玉の湯では仲居など、従業員に季節のお花、掛け軸、地元産のお土産に至るまで教育をしています。国内外からお客さまがいらっしゃるので、英語でも会話ができるようにしています。外国人のお客さまを接待するのであれば英語に堪能な仲居を部屋係にしますよ。それはうちだけでなく、他の旅館でもそういうリクエストを出せばいいのではないでしょうか」
旅館では心付けをあげるべきだ。金額はいくらでもいいのだが、3000円から5000円が多いという。それをポチ袋に入れて仲居に渡す。接待の場合は招いた側が心付けを用意するのではなく、ゲストが自ら払うべきだ。あくまで心付けなのだから、いくら接待でもそこまで面倒を見るべきではない。それにサービスを受けた本人が「ああ、いいサービスだな」と感じたから渡すのが心付けだ。
桑野さんはこう言っている。
「心付けはお客さまのお気持ちです。もっとも、玉の湯はもらいっぱなしではありません。心付けをいただいたら、帰りにゆず胡椒などをお土産に差し上げることにしています。また、心付けは決まっているわけではありません。何か用事を頼んだ人が渡すものですから。たとえば、自分の好みのシャンパンをもちこんだ、仲居に着付けをしてもらった、会話が楽しかった、子どもの面倒をみてもらったといったことがあった場合に渡せばいいとわたしは思っています」
■昔は大浴場の「風呂番」に渡していた
「海外のチップと日本の心付けの違いはポチ袋(金封)にあると思います。あれ、とてもいいデザインでしょう。ポチ袋を仲居に渡すことで『このポチ袋のデザイン、とっても可愛いでしょう』と会話が生まれます。
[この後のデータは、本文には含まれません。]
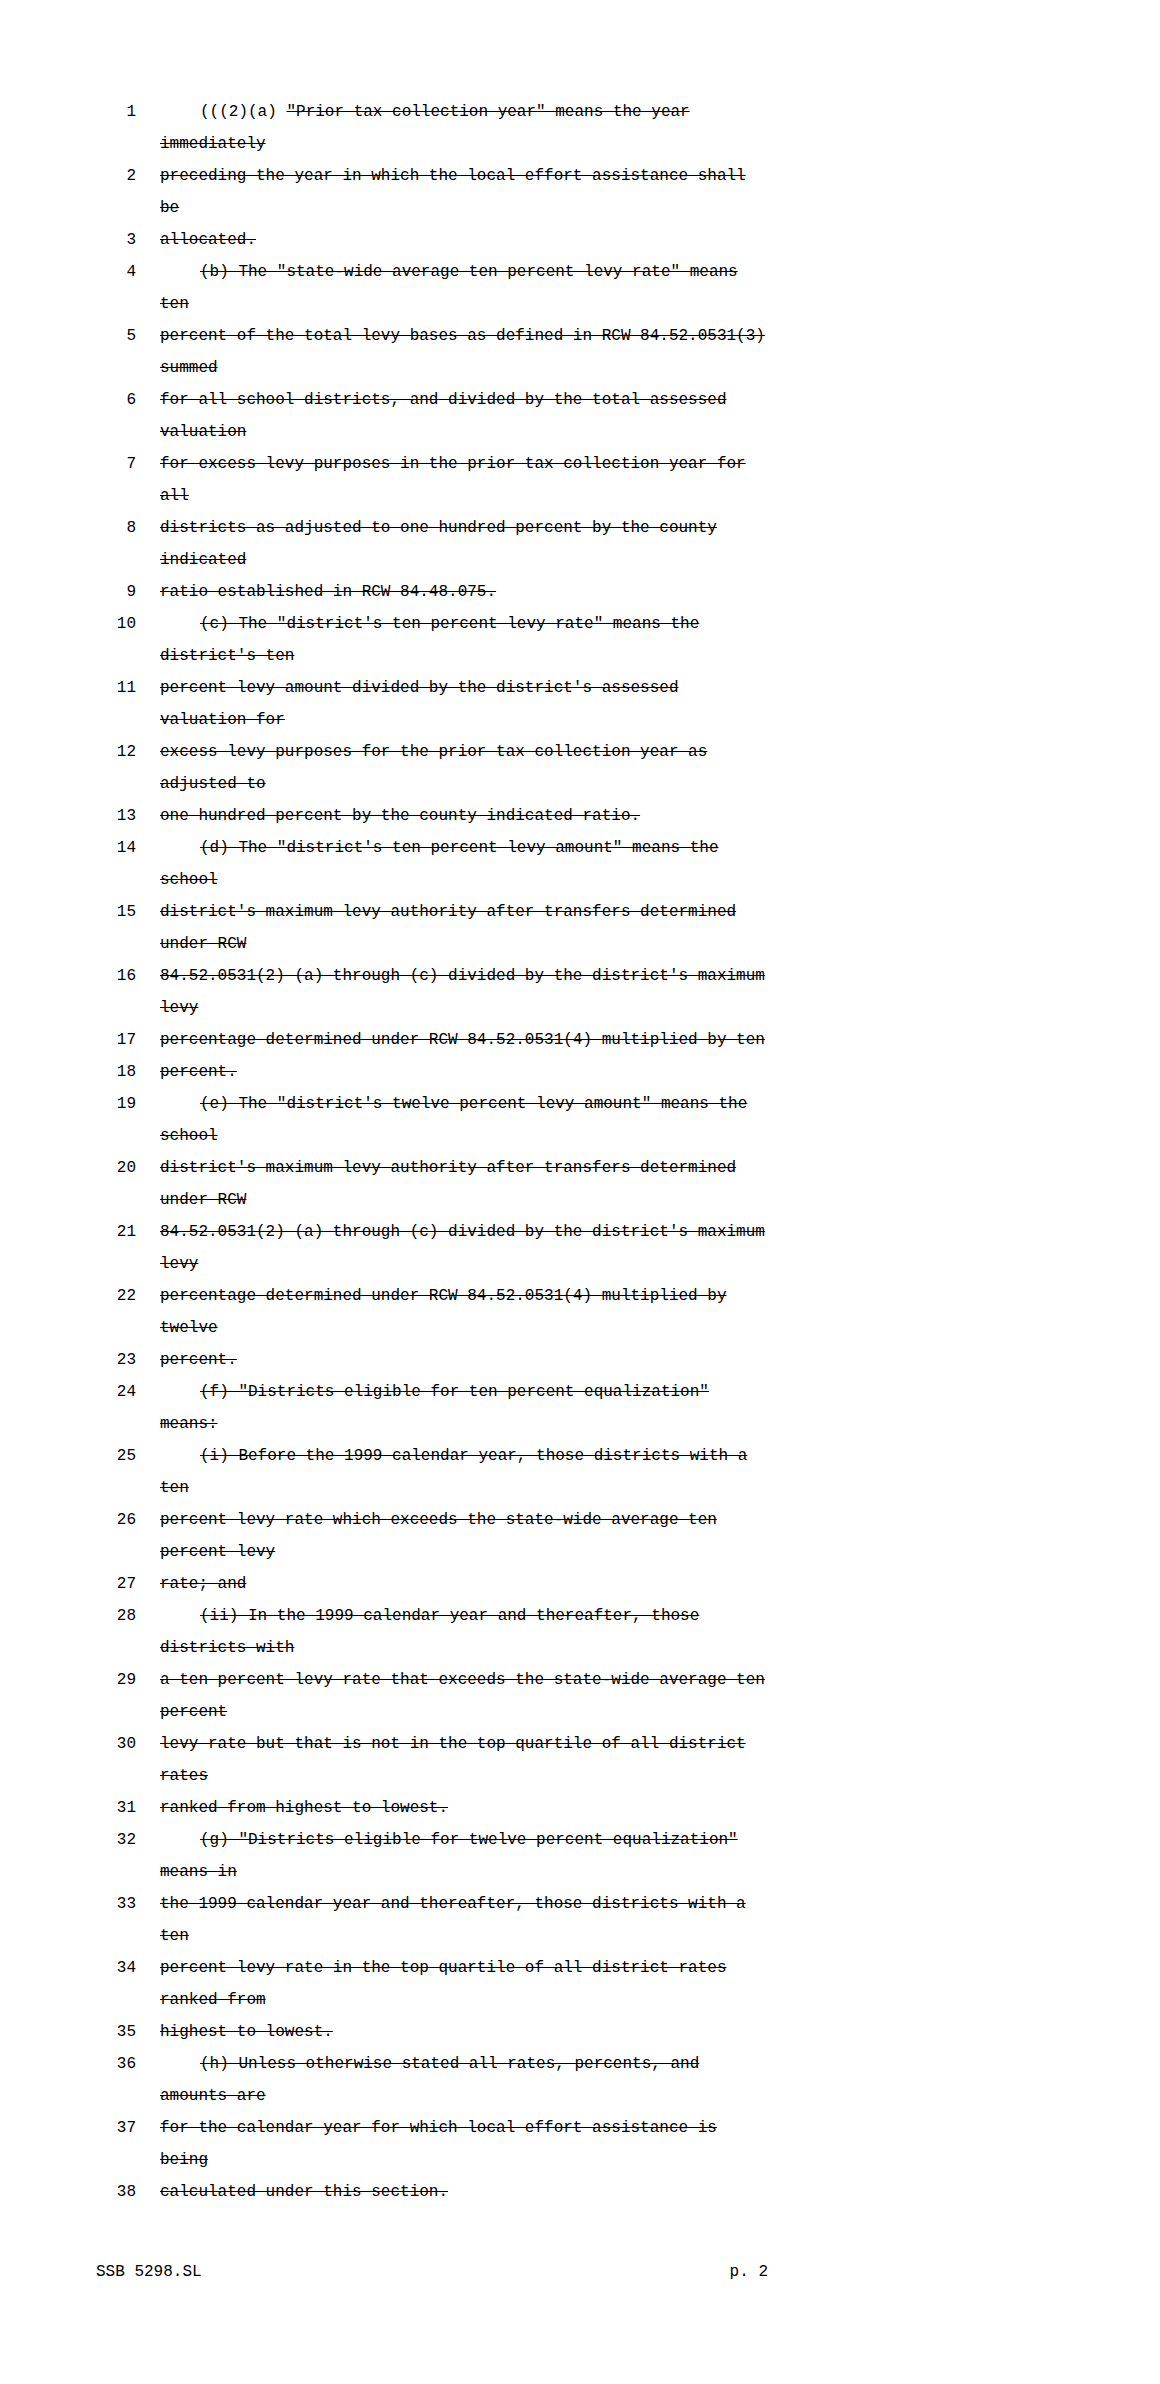1 (((2)(a) "Prior tax collection year" means the year immediately
2 preceding the year in which the local effort assistance shall be
3 allocated.
4 (b) The "state-wide average ten percent levy rate" means ten
5 percent of the total levy bases as defined in RCW 84.52.0531(3) summed
6 for all school districts, and divided by the total assessed valuation
7 for excess levy purposes in the prior tax collection year for all
8 districts as adjusted to one hundred percent by the county indicated
9 ratio established in RCW 84.48.075.
10 (c) The "district's ten percent levy rate" means the district's ten
11 percent levy amount divided by the district's assessed valuation for
12 excess levy purposes for the prior tax collection year as adjusted to
13 one hundred percent by the county indicated ratio.
14 (d) The "district's ten percent levy amount" means the school
15 district's maximum levy authority after transfers determined under RCW
1684.52.0531(2) (a) through (c) divided by the district's maximum levy
17 percentage determined under RCW 84.52.0531(4) multiplied by ten
18 percent.
19 (e) The "district's twelve percent levy amount" means the school
20 district's maximum levy authority after transfers determined under RCW
2184.52.0531(2) (a) through (c) divided by the district's maximum levy
22 percentage determined under RCW 84.52.0531(4) multiplied by twelve
23 percent.
24 (f) "Districts eligible for ten percent equalization" means:
25 (i) Before the 1999 calendar year, those districts with a ten
26 percent levy rate which exceeds the state-wide average ten percent levy
27 rate; and
28 (ii) In the 1999 calendar year and thereafter, those districts with
29 a ten percent levy rate that exceeds the state-wide average ten percent
30 levy rate but that is not in the top quartile of all district rates
31 ranked from highest to lowest.
32 (g) "Districts eligible for twelve percent equalization" means in
33 the 1999 calendar year and thereafter, those districts with a ten
34 percent levy rate in the top quartile of all district rates ranked from
35 highest to lowest.
36 (h) Unless otherwise stated all rates, percents, and amounts are
37 for the calendar year for which local effort assistance is being
38 calculated under this section.
SSB 5298.SL p. 2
ですから、旅館で心付けを渡す時は招いた側がゲストのためにポチ袋を用意しておくのもいいですね。そして、『これはチップを入れる時に使うものですよ』と伝えておく。
金額は3000円から5000円ぐらいでいいと思うんです。1万円も出すと、特別感がありすぎるのではないでしょうか。私は高級旅館であっても5000円で十分だと思います。1万円を出す場合とは1週間、泊まったといったような長く滞在した場合や特別なお願いをした時だと思います。
渡すタイミングはやはり一番最初にお部屋に案内した時が多いです。でも、『この人に渡したい』と思った瞬間に渡すのがスマートだと思います。
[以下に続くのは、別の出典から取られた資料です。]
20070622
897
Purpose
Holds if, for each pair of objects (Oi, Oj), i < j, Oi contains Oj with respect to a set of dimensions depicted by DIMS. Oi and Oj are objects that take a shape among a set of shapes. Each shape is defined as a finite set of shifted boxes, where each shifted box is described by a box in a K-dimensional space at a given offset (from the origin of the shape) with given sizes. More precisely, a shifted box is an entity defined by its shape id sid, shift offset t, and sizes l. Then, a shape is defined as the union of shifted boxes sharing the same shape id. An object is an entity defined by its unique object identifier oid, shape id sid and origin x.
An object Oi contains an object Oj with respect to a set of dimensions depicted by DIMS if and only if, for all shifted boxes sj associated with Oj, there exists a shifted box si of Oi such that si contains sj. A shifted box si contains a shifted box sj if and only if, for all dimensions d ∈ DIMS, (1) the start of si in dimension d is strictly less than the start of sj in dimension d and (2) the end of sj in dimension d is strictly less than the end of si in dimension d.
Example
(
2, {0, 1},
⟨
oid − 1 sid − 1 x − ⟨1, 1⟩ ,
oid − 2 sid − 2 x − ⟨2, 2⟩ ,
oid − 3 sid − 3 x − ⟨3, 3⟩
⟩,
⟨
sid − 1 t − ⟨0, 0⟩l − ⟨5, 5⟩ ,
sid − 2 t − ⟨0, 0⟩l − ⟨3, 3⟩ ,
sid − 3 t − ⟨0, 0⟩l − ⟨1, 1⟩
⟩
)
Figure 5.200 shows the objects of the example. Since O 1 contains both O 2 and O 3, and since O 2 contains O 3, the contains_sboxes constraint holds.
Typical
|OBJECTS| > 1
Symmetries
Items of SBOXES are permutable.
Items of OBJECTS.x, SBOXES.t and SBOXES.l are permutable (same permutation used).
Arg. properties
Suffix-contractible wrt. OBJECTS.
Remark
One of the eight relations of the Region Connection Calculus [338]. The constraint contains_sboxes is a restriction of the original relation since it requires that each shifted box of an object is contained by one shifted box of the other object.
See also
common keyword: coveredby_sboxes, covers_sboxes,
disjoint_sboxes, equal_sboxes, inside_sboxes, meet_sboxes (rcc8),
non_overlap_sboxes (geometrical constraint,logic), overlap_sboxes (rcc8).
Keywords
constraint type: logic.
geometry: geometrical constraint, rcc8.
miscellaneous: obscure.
お帰りの時に渡す方もいらっしゃいます。また、昔は大浴場に風呂番がいて、その人に心付けを渡す方がいらっしゃいました。今はもう、風呂番がいなくなったので、そういう習慣がなくなりましたが、粋な感じがします」
■外国人が興味を持つ「日本料理独特のルール」
玉の湯にはネパール人の仲居がいる。カラさん。日本語の上手な仲居で、教育係だ。日本文化に詳しい人でもある。英語をしゃべるので、玉の湯に泊まった外国人の担当になることも多い。彼女は日本文化を学ぶことが大好きだから玉の湯に勤めたという。
「生まれたのはネパールのグルカです。湯布院と同じ山のふもとの町です。勤めて4年になりました。朝食、夕食のサービスをしながら、日本の懐石料理のマナーについて、お客さまにご案内することがとても楽しいし、また勉強になります。自分のふるさとの話とか、日本の伝統の話をしながら、お客さまに食事を提供するのは大好きです」
桑野さんが補足した。
「旅館の食事は懐石料理が多いです。外国人のお客さまが泊まった場合、どういう順番に料理を出すのかに興味を持たれます。また、料理には冷たいものと温かいものがあります。ですが、同じ素材の汁物でも温かくしたり、冷たくしたりすることに関心を持たれます。外国の方にはそういった日本料理のルールがとても興味深いようで、それを聞かれることが多い。
あと、たとえば打ち水をしますけれど、『どうして水を撒(ま)くんだ』と必ず聞かれます。仲居は『すがすがしい気持ちでお客さまをお迎えするためです』とちゃんと説明しなければいけない。外国のお客さまに来ていただくことは私たちにとって、あらためて日本文化を学ぶ機会でもあるんです」
■玉の湯が外国人仲居を登用する理由
「そして、日本の文化だけでなく、地域について説明することもあります。お料理のなかに関アジ、関サバを使ったら、『これは地元の特産の佐賀関のアジです、サバです。脂が乗っています』と説明いたします。野菜でも旬の素材を使います。すると、『旬』という概念、『走り』『名残り』についても説明することになります。
どうして、地元の魚や野菜を使うのですか? と聞かれたら、日本の旅館は地域の顔であり、地域につながるものを置いていかないといけないのですとお答えします。うちでは食材だけでなく、器でも地域の作家の焼き物を使うようにしています。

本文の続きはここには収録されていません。